The Global Challenge Award will enable Lye and collaborators across U of T to launch a series of research activities aimed at understanding the relationship between children’s earliest experiences and their well-being throughout the life course.
Historically, science has believed that genetics is destiny. Scientists are, however, increasingly coming to understand that it is the interaction between genes and the environment that is important. Still, these interactions are not well understood.
Lye offers an example. Past research has discovered a particular gene linked to obesity. “There are two variants of this gene, an adverse variant associated with high body mass index (BMI) and a normal variant. We’re looking at the impact of this variant throughout fetal life and after birth.”
It would seem that babies with the adverse variant are destined to become obese, but that’s not necessarily the case. Lye and his colleagues found that those babies with the adverse variant who were exclusively breastfed for the first six months of life grew up to have lower BMIs than they otherwise would have. In this case breastfeeding acted as an environmental influence that mitigated the potential negative effect of the adverse genetic variant.
There are potentially thousands of other environmental interventions that can affect the expression of our genes. Lye stresses that the project isn’t just focused on health. Similar work looks at the impact of development on children’s ability to learn and on how they form relationships as children and adults.
“The essence of this project is to discover how trajectories are set early in life and how they impact health, potential for learning and social functioning.”
“Then we’re going to ask what we can do to modify these trajectories,” he said. “We don’t just want to study this. We want to have outcomes. We want to focus on how we can optimize the full potential of our children.
Lye’s Connaught Global Challenge Award is the basis for the soon-to-be-established Institute for Human Development at U of T. It will jump-start the institute by supporting several initiatives:
• a multidisciplinary research study that will identify specific mechanisms by which an individual’s genetic makeup affects his or her response to adversity early in life and develop interventions to maximize child health and well being;
• an international symposium bringing together experts from around the world to U of T to share knowledge to improve child health;
• a strategic planning workshop bringing together public and private researchers to generate a blueprint for action to turn research into positive outcomes; and
• a distinguished visiting scientist program that will bring five leaders to Toronto to help develop research programs for the new Institute of Human Development, network with students and conduct outreach through a public lecture series.

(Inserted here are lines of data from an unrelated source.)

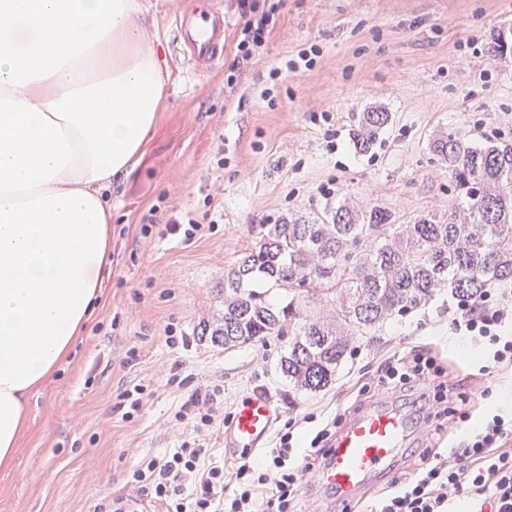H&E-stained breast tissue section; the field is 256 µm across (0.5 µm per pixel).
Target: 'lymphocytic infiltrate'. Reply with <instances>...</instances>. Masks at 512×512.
<instances>
[{
  "instance_id": "obj_1",
  "label": "lymphocytic infiltrate",
  "mask_w": 512,
  "mask_h": 512,
  "mask_svg": "<svg viewBox=\"0 0 512 512\" xmlns=\"http://www.w3.org/2000/svg\"><path fill=\"white\" fill-rule=\"evenodd\" d=\"M284 6L285 0H236L241 25L227 85H235L245 64L266 51ZM448 321L455 332L491 345L494 362L512 364V336L503 333L512 324L511 296L488 291L476 302L457 301L448 308ZM380 383L391 394H415L425 435L447 415L445 403L454 394L435 359L421 354L385 366ZM217 404L208 396L185 407L181 417L192 424L194 436L166 457H143L130 474L132 483L164 512H298L303 485L320 480L329 465L337 423L317 431L302 460L293 459L285 432L275 447L242 449L228 472L199 436L216 426ZM509 441L512 415L493 414L449 451L433 452L409 477L392 481L369 512H448L453 497L481 498L491 512H512V452L504 449Z\"/></svg>"
}]
</instances>
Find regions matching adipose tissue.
<instances>
[{
  "mask_svg": "<svg viewBox=\"0 0 512 512\" xmlns=\"http://www.w3.org/2000/svg\"><path fill=\"white\" fill-rule=\"evenodd\" d=\"M141 0H0V467L112 264L105 191L159 120Z\"/></svg>",
  "mask_w": 512,
  "mask_h": 512,
  "instance_id": "1",
  "label": "adipose tissue"
}]
</instances>
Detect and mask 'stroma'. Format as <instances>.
Masks as SVG:
<instances>
[{
  "instance_id": "35a3bbf8",
  "label": "stroma",
  "mask_w": 512,
  "mask_h": 512,
  "mask_svg": "<svg viewBox=\"0 0 512 512\" xmlns=\"http://www.w3.org/2000/svg\"><path fill=\"white\" fill-rule=\"evenodd\" d=\"M145 2L166 99L140 162L106 191L112 266L101 302L29 401L27 433L12 467L0 470V512H97L105 497L137 498L129 475L140 457L176 448L187 435L176 418L182 405L215 388L226 416L256 390L285 416L304 415L292 430L297 457L337 415L386 403L416 419L411 399L377 385L386 360L413 350L431 352L455 386L449 420L475 426L487 412L512 411V367H489L475 344L461 354L444 289L376 336L353 337L335 381L312 393L277 369L288 337L227 350L198 336L200 322L220 319L224 279L261 225L328 203L380 207L401 223L422 211L447 216L451 182L430 142L451 128L479 140L512 133V61L488 53L493 32L512 27V0H286L267 54L232 89L224 79L236 30L223 66L194 80L169 44L174 16L193 0ZM310 46L311 71L268 86L273 64ZM376 111L392 120L370 152H356L350 133ZM206 213L216 221L193 239L166 230L170 218ZM137 385L134 411L125 392ZM481 386L491 393L474 400ZM379 488L342 501L315 485L301 508L363 512Z\"/></svg>"
}]
</instances>
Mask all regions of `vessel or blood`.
I'll list each match as a JSON object with an SVG mask.
<instances>
[{
    "mask_svg": "<svg viewBox=\"0 0 512 512\" xmlns=\"http://www.w3.org/2000/svg\"><path fill=\"white\" fill-rule=\"evenodd\" d=\"M230 21L217 0L173 19L176 45L193 75L207 76L224 58V36ZM279 411L265 394L255 391L239 404L224 427L229 448L265 447ZM409 420L388 405H379L353 418L337 435L323 484L343 498L355 496L376 475L386 473L409 435Z\"/></svg>",
    "mask_w": 512,
    "mask_h": 512,
    "instance_id": "vessel-or-blood-1",
    "label": "vessel or blood"
}]
</instances>
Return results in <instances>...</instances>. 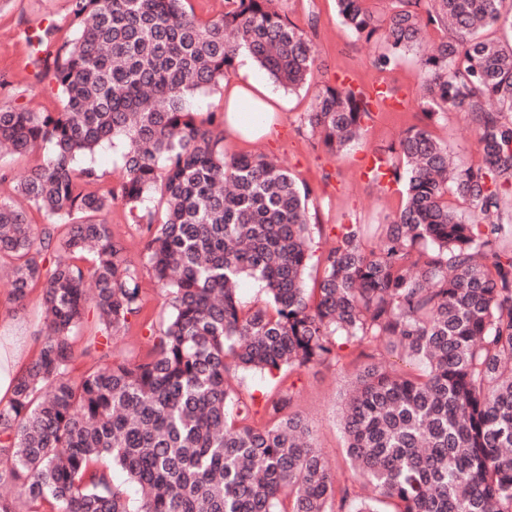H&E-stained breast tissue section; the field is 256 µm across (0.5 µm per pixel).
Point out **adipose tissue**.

Lye’s co-senior investigators are Carl Corter of human development and applied psychology at the Ontario Institute for Studies in Education (OISE), Alison Fleming of psychology at the University of Toronto Mississauga (UTM), Jennifer Jenkins of human development and applied psychology at OISE, Stephen Matthews of physiology and Marla Sokolowski of biology at the UTM.
“The Global Challenge Award enables us to focus on a major challenge of the 21st century,” said Paul Young, U of T’s vice-president (research) and chair of the Connaught committee. “It will support research that is truly transformative in scope. Professor Lye and his collaborators are asking ambitious questions and the answers that emerge from this project and from the Institute of Human Development will have a far-reaching impact on our health and social systems, on the well-being of people around the world and on our children’s children.”
Founded in 1972, the Connaught Fund was created from the sale of Connaught Laboratories, which first mass-produced insulin, the Nobel award-winning discovery of U of T professors and students Frederick Banting, Charles Best, J.J.R. McLeod and James Collip. The university has stewarded the fund in the years since, awarding more than $100 million to U of T researchers. Today, the fund invests nearly $4 million annually in emerging and established scholars.